> [WORK INSTRUCTIONS]:
An exact copy of the listing below is required, minus its pictures.

> [DATA EXCERPT]:
--- START ---

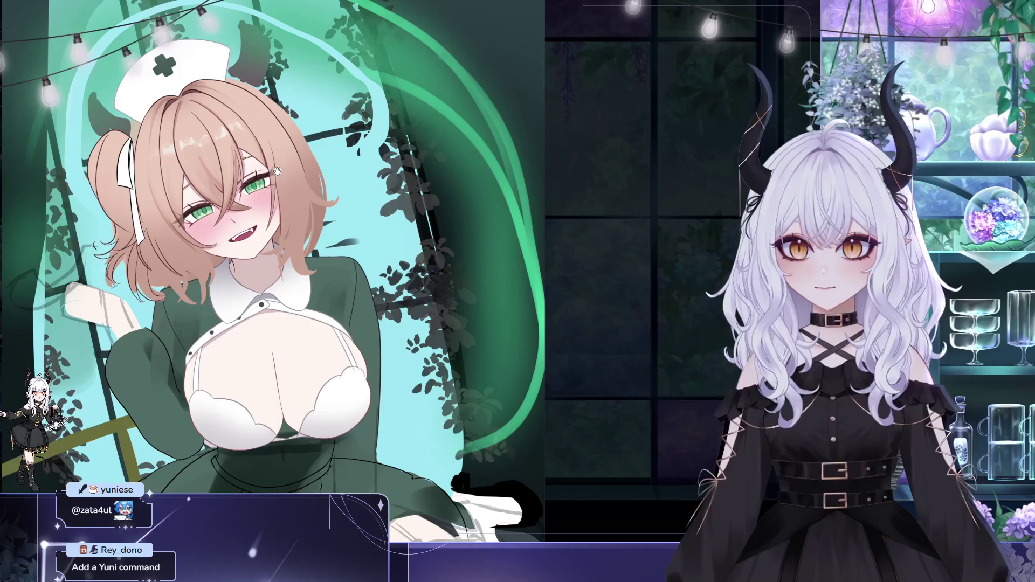
{"action": "scroll", "coordinate": [318, 154], "scroll_direction": "up", "scroll_amount": 1}
{"action": "scroll", "coordinate": [318, 154], "scroll_direction": "down", "scroll_amount": 1}
{"action": "scroll", "coordinate": [246, 151], "scroll_direction": "down", "scroll_amount": 1}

--- END ---

> [SOLVED PROBLEM]:
{"action": "scroll", "coordinate": [318, 154], "scroll_direction": "up", "scroll_amount": 1}
{"action": "scroll", "coordinate": [318, 154], "scroll_direction": "down", "scroll_amount": 1}
{"action": "scroll", "coordinate": [246, 151], "scroll_direction": "down", "scroll_amount": 1}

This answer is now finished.